Data lines:

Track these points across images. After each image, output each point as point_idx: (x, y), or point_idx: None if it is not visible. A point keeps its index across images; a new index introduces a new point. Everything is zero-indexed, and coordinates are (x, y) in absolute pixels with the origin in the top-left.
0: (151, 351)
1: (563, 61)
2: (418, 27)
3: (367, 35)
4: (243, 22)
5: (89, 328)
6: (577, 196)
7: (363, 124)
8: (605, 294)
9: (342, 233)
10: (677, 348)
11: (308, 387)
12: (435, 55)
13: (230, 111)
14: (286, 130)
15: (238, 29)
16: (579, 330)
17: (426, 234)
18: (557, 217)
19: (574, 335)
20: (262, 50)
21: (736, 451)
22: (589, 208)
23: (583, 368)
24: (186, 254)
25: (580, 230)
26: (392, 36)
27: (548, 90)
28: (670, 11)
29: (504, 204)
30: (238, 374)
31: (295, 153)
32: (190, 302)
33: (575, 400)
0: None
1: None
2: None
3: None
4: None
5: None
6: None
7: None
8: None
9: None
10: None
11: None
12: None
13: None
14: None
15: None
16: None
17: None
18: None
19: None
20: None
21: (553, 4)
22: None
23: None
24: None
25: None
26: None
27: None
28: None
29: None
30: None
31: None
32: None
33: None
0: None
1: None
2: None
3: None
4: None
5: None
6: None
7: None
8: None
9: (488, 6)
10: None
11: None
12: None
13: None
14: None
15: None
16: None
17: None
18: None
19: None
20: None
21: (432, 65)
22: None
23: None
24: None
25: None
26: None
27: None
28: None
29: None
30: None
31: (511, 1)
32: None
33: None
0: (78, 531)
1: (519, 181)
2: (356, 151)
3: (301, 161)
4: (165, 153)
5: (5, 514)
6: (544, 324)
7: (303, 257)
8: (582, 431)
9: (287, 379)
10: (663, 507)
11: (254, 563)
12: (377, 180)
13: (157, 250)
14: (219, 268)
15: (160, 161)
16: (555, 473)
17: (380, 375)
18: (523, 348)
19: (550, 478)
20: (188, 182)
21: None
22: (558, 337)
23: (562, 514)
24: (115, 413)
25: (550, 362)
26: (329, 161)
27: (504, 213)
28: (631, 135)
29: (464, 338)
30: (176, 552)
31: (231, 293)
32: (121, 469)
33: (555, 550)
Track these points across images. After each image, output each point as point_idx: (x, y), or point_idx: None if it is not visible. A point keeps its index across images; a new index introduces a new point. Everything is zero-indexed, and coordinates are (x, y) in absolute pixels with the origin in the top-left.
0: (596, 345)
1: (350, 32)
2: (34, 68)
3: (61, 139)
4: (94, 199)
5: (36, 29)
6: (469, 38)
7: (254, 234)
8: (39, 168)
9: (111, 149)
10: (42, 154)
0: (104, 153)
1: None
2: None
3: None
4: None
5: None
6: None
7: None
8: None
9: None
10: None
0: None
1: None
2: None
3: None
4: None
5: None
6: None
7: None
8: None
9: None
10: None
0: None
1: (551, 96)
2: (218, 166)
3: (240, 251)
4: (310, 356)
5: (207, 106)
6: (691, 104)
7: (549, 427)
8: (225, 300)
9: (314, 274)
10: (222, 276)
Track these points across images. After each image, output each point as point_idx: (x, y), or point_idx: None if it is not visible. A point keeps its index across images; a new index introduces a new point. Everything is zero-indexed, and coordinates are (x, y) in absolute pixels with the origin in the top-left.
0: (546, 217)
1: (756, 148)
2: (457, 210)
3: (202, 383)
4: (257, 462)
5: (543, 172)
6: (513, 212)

◆ Work to complete:
Convert every line of the records above into a Markdown table with the columns "No." and "Entry," numbering the rows in order and omitting blank lines.

◆ Reply:
| No. | Entry |
|---|---|
| 1 | Track these points across images. After each image, output each point as point_idx: (x, y), or point_idx: None if it is not visible. A point keeps its index across images; a new index introduces a new point. Everything is zero-indexed, and coordinates are (x, y) in absolute pixels with the origin in the top-left. |
| 2 | 0: (151, 351) |
| 3 | 1: (563, 61) |
| 4 | 2: (418, 27) |
| 5 | 3: (367, 35) |
| 6 | 4: (243, 22) |
| 7 | 5: (89, 328) |
| 8 | 6: (577, 196) |
| 9 | 7: (363, 124) |
| 10 | 8: (605, 294) |
| 11 | 9: (342, 233) |
| 12 | 10: (677, 348) |
| 13 | 11: (308, 387) |
| 14 | 12: (435, 55) |
| 15 | 13: (230, 111) |
| 16 | 14: (286, 130) |
| 17 | 15: (238, 29) |
| 18 | 16: (579, 330) |
| 19 | 17: (426, 234) |
| 20 | 18: (557, 217) |
| 21 | 19: (574, 335) |
| 22 | 20: (262, 50) |
| 23 | 21: (736, 451) |
| 24 | 22: (589, 208) |
| 25 | 23: (583, 368) |
| 26 | 24: (186, 254) |
| 27 | 25: (580, 230) |
| 28 | 26: (392, 36) |
| 29 | 27: (548, 90) |
| 30 | 28: (670, 11) |
| 31 | 29: (504, 204) |
| 32 | 30: (238, 374) |
| 33 | 31: (295, 153) |
| 34 | 32: (190, 302) |
| 35 | 33: (575, 400) |
| 36 | 0: None |
| 37 | 1: None |
| 38 | 2: None |
| 39 | 3: None |
| 40 | 4: None |
| 41 | 5: None |
| 42 | 6: None |
| 43 | 7: None |
| 44 | 8: None |
| 45 | 9: None |
| 46 | 10: None |
| 47 | 11: None |
| 48 | 12: None |
| 49 | 13: None |
| 50 | 14: None |
| 51 | 15: None |
| 52 | 16: None |
| 53 | 17: None |
| 54 | 18: None |
| 55 | 19: None |
| 56 | 20: None |
| 57 | 21: (553, 4) |
| 58 | 22: None |
| 59 | 23: None |
| 60 | 24: None |
| 61 | 25: None |
| 62 | 26: None |
| 63 | 27: None |
| 64 | 28: None |
| 65 | 29: None |
| 66 | 30: None |
| 67 | 31: None |
| 68 | 32: None |
| 69 | 33: None |
| 70 | 0: None |
| 71 | 1: None |
| 72 | 2: None |
| 73 | 3: None |
| 74 | 4: None |
| 75 | 5: None |
| 76 | 6: None |
| 77 | 7: None |
| 78 | 8: None |
| 79 | 9: (488, 6) |
| 80 | 10: None |
| 81 | 11: None |
| 82 | 12: None |
| 83 | 13: None |
| 84 | 14: None |
| 85 | 15: None |
| 86 | 16: None |
| 87 | 17: None |
| 88 | 18: None |
| 89 | 19: None |
| 90 | 20: None |
| 91 | 21: (432, 65) |
| 92 | 22: None |
| 93 | 23: None |
| 94 | 24: None |
| 95 | 25: None |
| 96 | 26: None |
| 97 | 27: None |
| 98 | 28: None |
| 99 | 29: None |
| 100 | 30: None |
| 101 | 31: (511, 1) |
| 102 | 32: None |
| 103 | 33: None |
| 104 | 0: (78, 531) |
| 105 | 1: (519, 181) |
| 106 | 2: (356, 151) |
| 107 | 3: (301, 161) |
| 108 | 4: (165, 153) |
| 109 | 5: (5, 514) |
| 110 | 6: (544, 324) |
| 111 | 7: (303, 257) |
| 112 | 8: (582, 431) |
| 113 | 9: (287, 379) |
| 114 | 10: (663, 507) |
| 115 | 11: (254, 563) |
| 116 | 12: (377, 180) |
| 117 | 13: (157, 250) |
| 118 | 14: (219, 268) |
| 119 | 15: (160, 161) |
| 120 | 16: (555, 473) |
| 121 | 17: (380, 375) |
| 122 | 18: (523, 348) |
| 123 | 19: (550, 478) |
| 124 | 20: (188, 182) |
| 125 | 21: None |
| 126 | 22: (558, 337) |
| 127 | 23: (562, 514) |
| 128 | 24: (115, 413) |
| 129 | 25: (550, 362) |
| 130 | 26: (329, 161) |
| 131 | 27: (504, 213) |
| 132 | 28: (631, 135) |
| 133 | 29: (464, 338) |
| 134 | 30: (176, 552) |
| 135 | 31: (231, 293) |
| 136 | 32: (121, 469) |
| 137 | 33: (555, 550) |
| 138 | Track these points across images. After each image, output each point as point_idx: (x, y), or point_idx: None if it is not visible. A point keeps its index across images; a new index introduces a new point. Everything is zero-indexed, and coordinates are (x, y) in absolute pixels with the origin in the top-left. |
| 139 | 0: (596, 345) |
| 140 | 1: (350, 32) |
| 141 | 2: (34, 68) |
| 142 | 3: (61, 139) |
| 143 | 4: (94, 199) |
| 144 | 5: (36, 29) |
| 145 | 6: (469, 38) |
| 146 | 7: (254, 234) |
| 147 | 8: (39, 168) |
| 148 | 9: (111, 149) |
| 149 | 10: (42, 154) |
| 150 | 0: (104, 153) |
| 151 | 1: None |
| 152 | 2: None |
| 153 | 3: None |
| 154 | 4: None |
| 155 | 5: None |
| 156 | 6: None |
| 157 | 7: None |
| 158 | 8: None |
| 159 | 9: None |
| 160 | 10: None |
| 161 | 0: None |
| 162 | 1: None |
| 163 | 2: None |
| 164 | 3: None |
| 165 | 4: None |
| 166 | 5: None |
| 167 | 6: None |
| 168 | 7: None |
| 169 | 8: None |
| 170 | 9: None |
| 171 | 10: None |
| 172 | 0: None |
| 173 | 1: (551, 96) |
| 174 | 2: (218, 166) |
| 175 | 3: (240, 251) |
| 176 | 4: (310, 356) |
| 177 | 5: (207, 106) |
| 178 | 6: (691, 104) |
| 179 | 7: (549, 427) |
| 180 | 8: (225, 300) |
| 181 | 9: (314, 274) |
| 182 | 10: (222, 276) |
| 183 | Track these points across images. After each image, output each point as point_idx: (x, y), or point_idx: None if it is not visible. A point keeps its index across images; a new index introduces a new point. Everything is zero-indexed, and coordinates are (x, y) in absolute pixels with the origin in the top-left. |
| 184 | 0: (546, 217) |
| 185 | 1: (756, 148) |
| 186 | 2: (457, 210) |
| 187 | 3: (202, 383) |
| 188 | 4: (257, 462) |
| 189 | 5: (543, 172) |
| 190 | 6: (513, 212) |